The Haucks further assert that use of the Stipulated Judgment in the Bankruptcy Court "constitute[d] an improper attempt to obtain from [them] either a reaffirmation agreement concerning the Stipulated Judgment or a waiver with respect to their rights to seek bankruptcy protection." (Doc. # 23 at 17.) They argue that, if viewed as either a reaffirmation agreement or a pre-petition waiver, the Stipulated Judgment is unenforceable because it does not meet the requirements governing such agreements, as set forth in 11 U.S.C. § 524(c). (Doc. # 29 at 10.) The Court concludes that the Stipulated Judgment is not properly characterized as either a reaffirmation agreement or a pre-petition waiver.

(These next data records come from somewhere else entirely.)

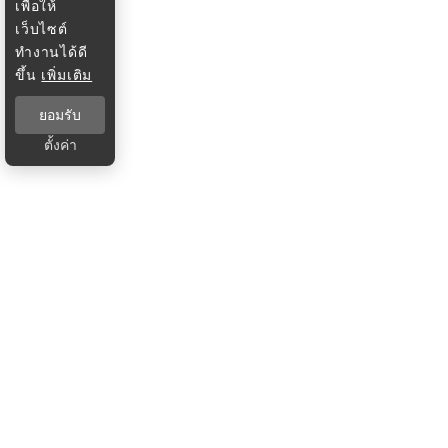
เพื่อให้
เว็บไซต์
ทำงานได้ดี
ขึ้น
เพิ่มเติม
ยอมรับ
ตั้งค่า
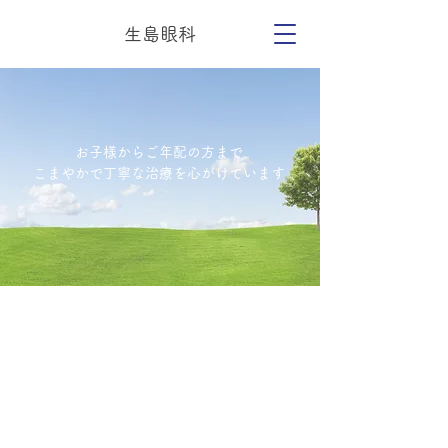
生島眼科
お子様からご年配の方まで
こまやかで​丁寧な治療を心がけています
​臨時休診日のお知らせ
（学会出張等）
​2026年
​4月 10日、11日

Section 524(c) states that it governs agreements regarding debts that are "dischargeable." This is evident in the cases the Haucks cite. In In re Minor, 115 B.R. 690, 691 (D.Colo.1990), for example, although the parties stipulated to judgment on claims of securities and common law fraud, which ordinarily would be non-dischargeable under 523(a), the parties explained that "this judgment is not an admission or confession that Defendant has committed securities fraud or common law fraud...." Thus, the parties clearly intended that issue preclusion would not apply with respect to the claims entered, and so the debt was dischargeable under § 523(a). Consequently, the parties' subsequent statement that "it is the intent of the parties and of the Court that this judgment should not be dischargeable in bankruptcy" was subject to the guidelines of § 524(c), because this stipulation referred to a dischargeable debt. (Id.) This occurrence in In re Minor is distinct from the setting in the instant case, in which the parties stipulated to judgment based specifically on claims of "deceit based on fraud" and "civil theft" as pled in Plaintiff's underlying state-court Complaint. As explained previously, the factual allegations of these claims fulfill the elements of § 523(a)(2)(A) and (a)(4), thus excepting the debt from discharge.
For the foregoing reasons, it is ORDERED that the January 13, 2012 Order of the United States Bankruptcy Court is AFFIRMED.